Pull out every line below that contains the word "Keep".

=== Dataset ===
-- Opening Marker --

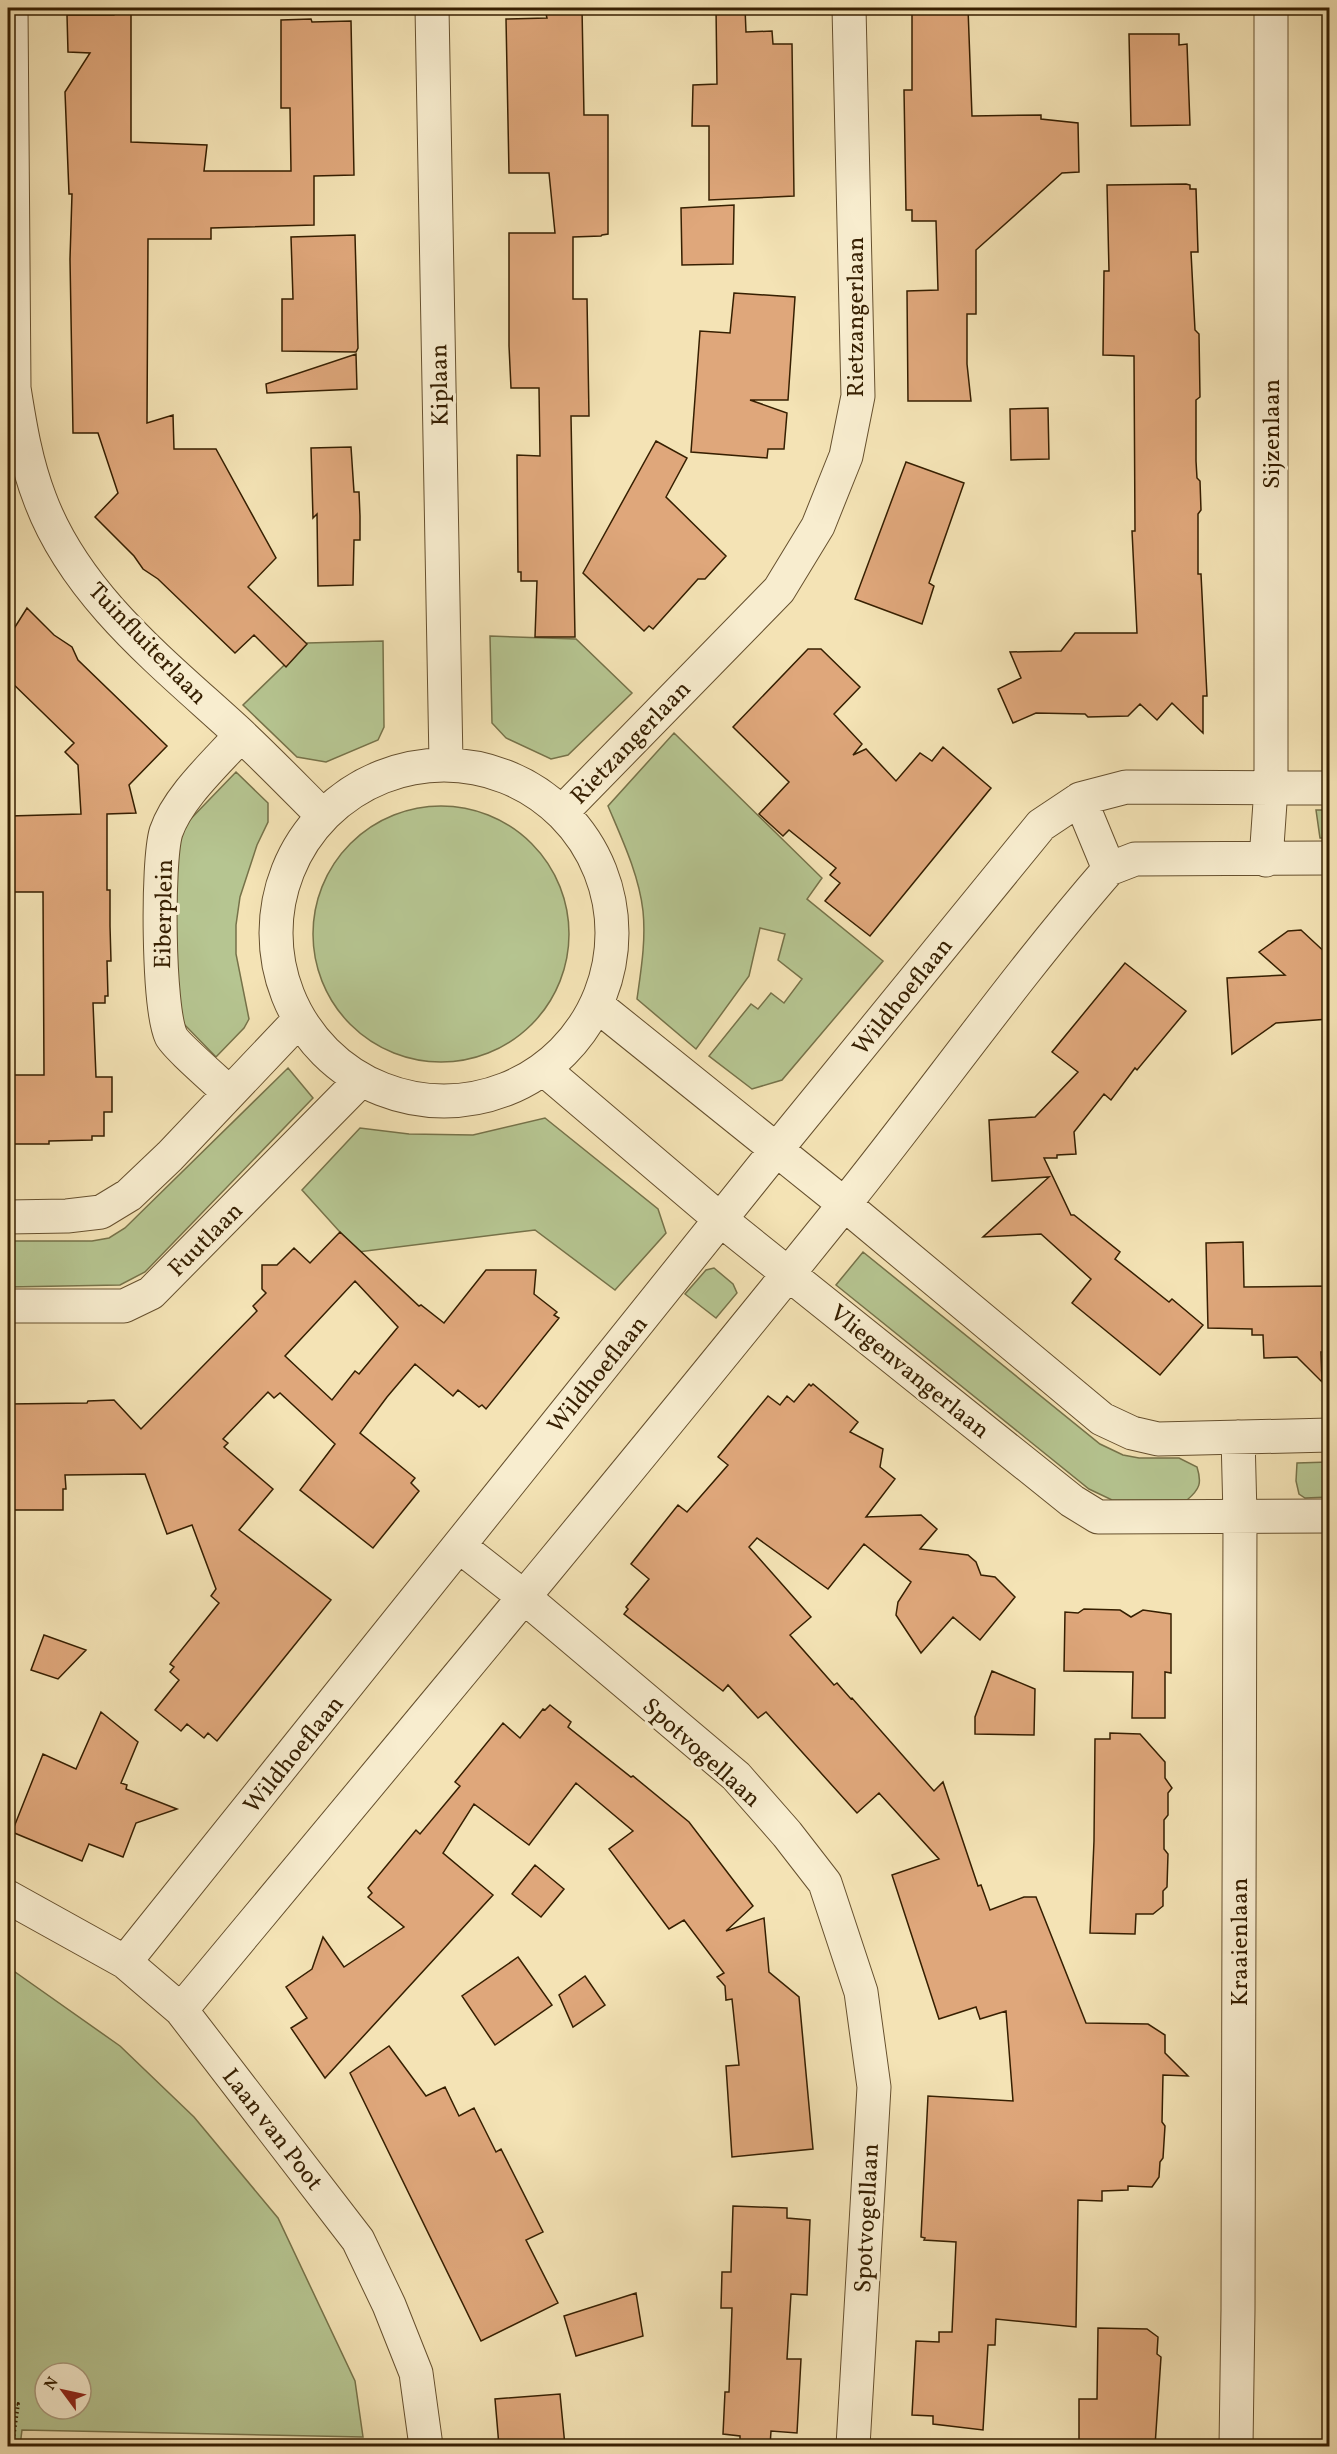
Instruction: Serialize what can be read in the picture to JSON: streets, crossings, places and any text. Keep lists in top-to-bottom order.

-- Closing Marker --
-- Opening Marker --

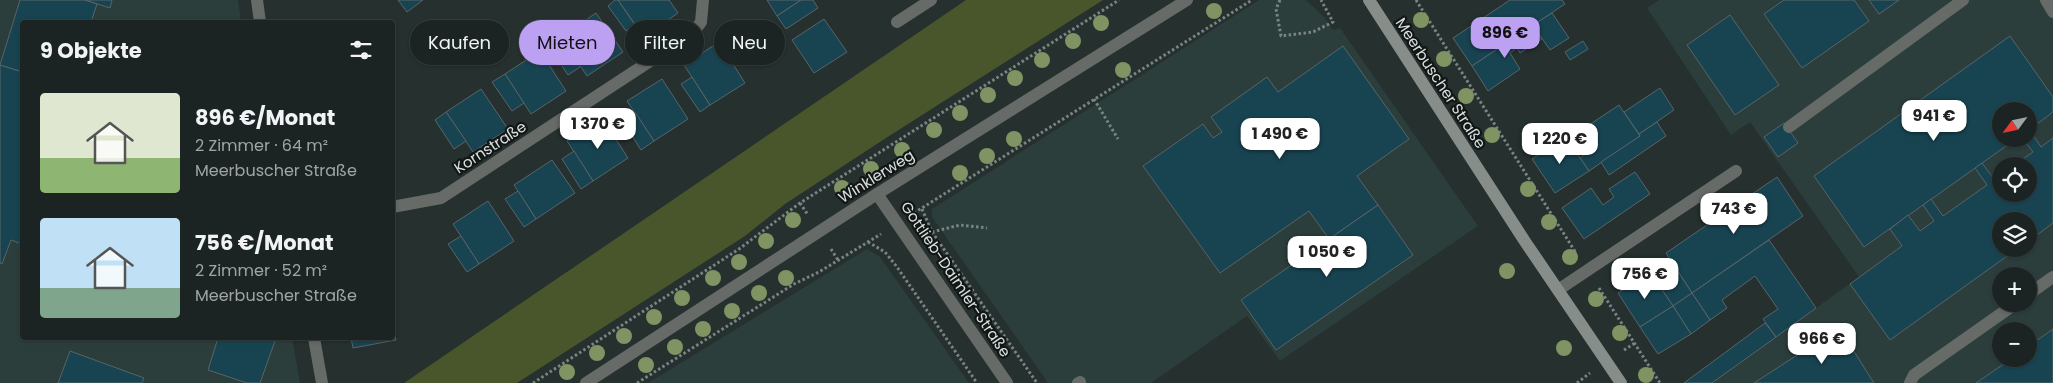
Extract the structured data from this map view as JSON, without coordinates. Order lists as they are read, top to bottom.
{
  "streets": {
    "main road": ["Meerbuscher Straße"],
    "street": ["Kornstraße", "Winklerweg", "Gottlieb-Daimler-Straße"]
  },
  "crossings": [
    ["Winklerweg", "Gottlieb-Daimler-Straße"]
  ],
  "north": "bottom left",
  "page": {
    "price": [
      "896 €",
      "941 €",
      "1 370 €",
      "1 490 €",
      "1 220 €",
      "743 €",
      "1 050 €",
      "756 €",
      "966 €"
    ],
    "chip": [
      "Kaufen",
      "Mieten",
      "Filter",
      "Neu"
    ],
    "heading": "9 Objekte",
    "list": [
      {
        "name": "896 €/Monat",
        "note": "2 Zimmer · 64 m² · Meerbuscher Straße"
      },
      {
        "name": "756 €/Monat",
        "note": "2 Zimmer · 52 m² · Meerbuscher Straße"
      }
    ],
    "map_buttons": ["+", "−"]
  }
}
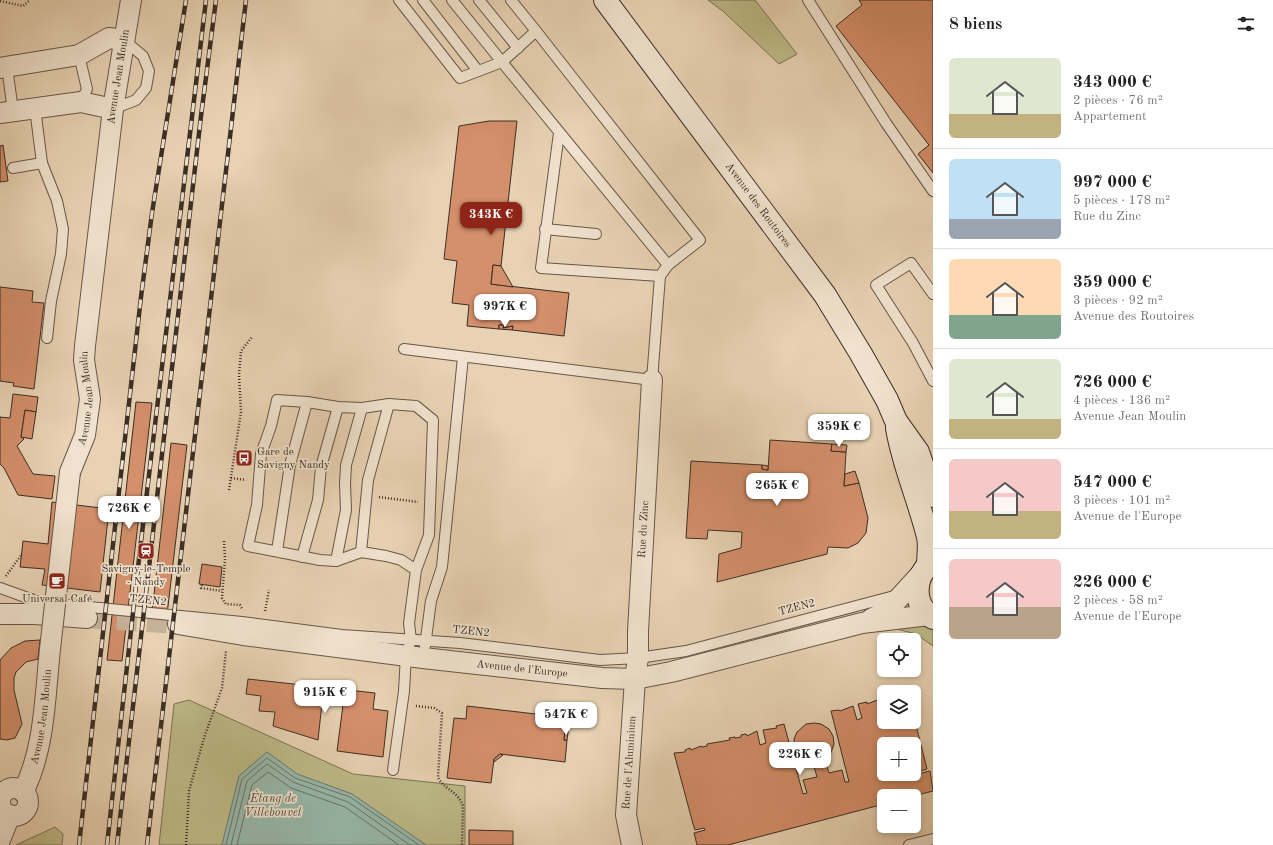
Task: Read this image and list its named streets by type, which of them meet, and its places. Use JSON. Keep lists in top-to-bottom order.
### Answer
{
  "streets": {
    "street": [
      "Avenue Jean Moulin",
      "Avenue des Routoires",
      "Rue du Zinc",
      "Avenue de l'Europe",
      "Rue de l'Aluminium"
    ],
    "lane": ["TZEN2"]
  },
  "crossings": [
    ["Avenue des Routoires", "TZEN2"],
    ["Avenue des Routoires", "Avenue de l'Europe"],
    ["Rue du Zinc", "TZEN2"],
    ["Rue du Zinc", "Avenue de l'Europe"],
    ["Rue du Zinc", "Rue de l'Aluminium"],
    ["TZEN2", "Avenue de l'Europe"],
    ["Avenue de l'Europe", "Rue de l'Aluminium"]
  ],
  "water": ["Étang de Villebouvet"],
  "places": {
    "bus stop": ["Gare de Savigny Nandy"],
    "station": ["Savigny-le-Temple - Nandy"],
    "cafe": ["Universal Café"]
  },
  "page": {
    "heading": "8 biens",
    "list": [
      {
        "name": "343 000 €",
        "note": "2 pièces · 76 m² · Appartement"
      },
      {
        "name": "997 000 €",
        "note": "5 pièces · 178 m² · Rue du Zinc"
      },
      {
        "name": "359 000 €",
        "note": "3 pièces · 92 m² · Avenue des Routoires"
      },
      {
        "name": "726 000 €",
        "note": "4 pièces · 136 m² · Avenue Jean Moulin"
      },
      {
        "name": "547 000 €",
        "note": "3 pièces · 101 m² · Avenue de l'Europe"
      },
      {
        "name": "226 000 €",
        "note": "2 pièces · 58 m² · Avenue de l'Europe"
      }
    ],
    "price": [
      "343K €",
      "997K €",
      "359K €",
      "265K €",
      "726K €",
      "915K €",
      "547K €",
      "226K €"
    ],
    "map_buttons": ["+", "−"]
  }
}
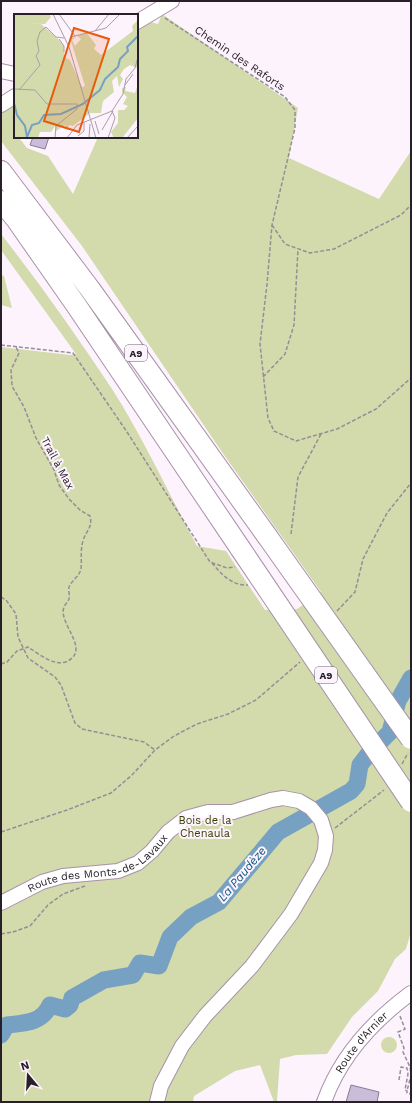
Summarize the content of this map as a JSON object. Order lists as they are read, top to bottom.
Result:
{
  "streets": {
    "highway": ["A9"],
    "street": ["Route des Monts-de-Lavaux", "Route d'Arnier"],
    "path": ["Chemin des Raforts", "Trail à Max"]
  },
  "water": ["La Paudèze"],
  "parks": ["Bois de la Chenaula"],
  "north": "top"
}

-- Closing Marker --
-- Opening Marker --

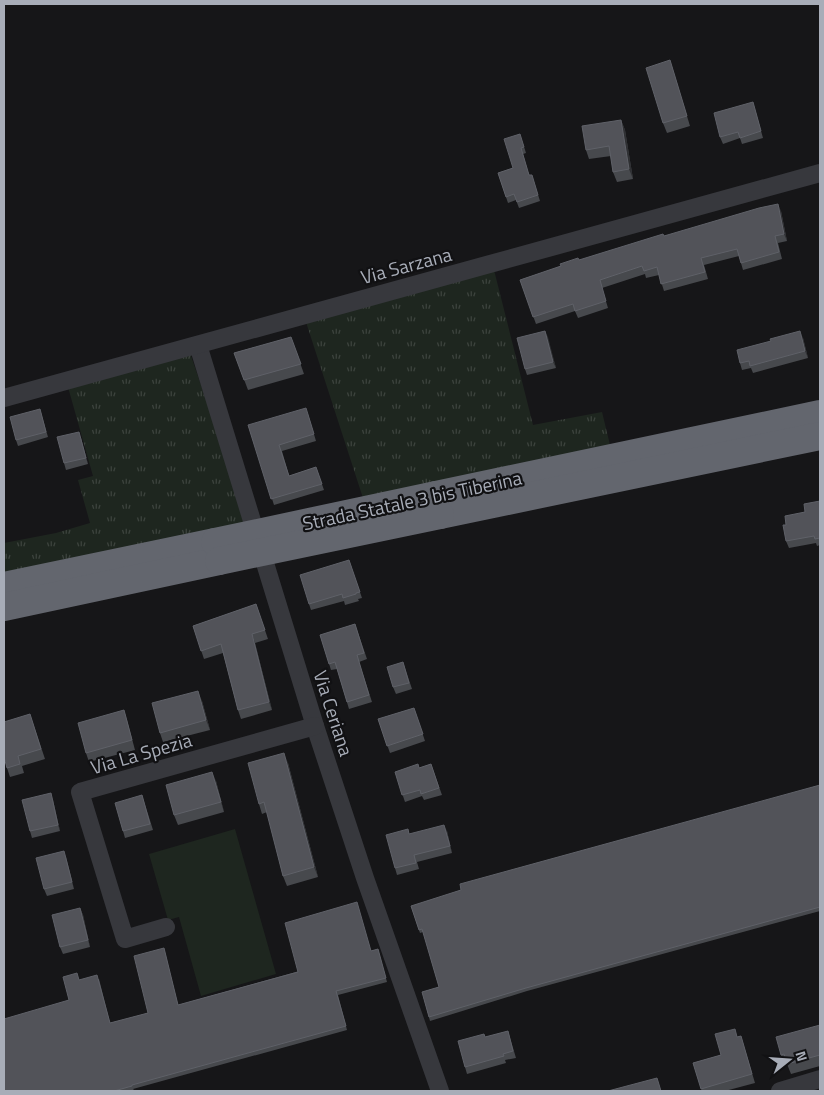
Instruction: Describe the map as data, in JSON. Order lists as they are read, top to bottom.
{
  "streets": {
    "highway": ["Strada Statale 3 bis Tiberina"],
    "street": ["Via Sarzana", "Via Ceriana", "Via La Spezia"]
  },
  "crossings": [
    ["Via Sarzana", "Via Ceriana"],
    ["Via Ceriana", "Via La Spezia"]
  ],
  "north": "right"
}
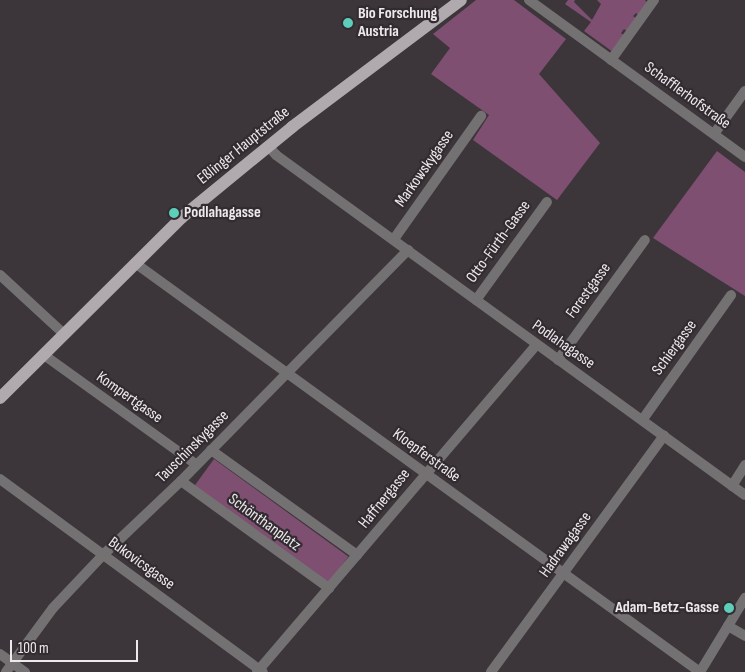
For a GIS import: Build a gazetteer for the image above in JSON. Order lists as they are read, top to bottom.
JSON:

-- Closing Marker --

=== Expected answer ===
Instruction: Serialize what can be read in the picture to JSON: streets, crossings, places and any text. Keep lists in top-to-bottom order.
Task: Read this image and list its named streets by type, which of them meet, and its places. Use JSON. Keep lists in top-to-bottom order.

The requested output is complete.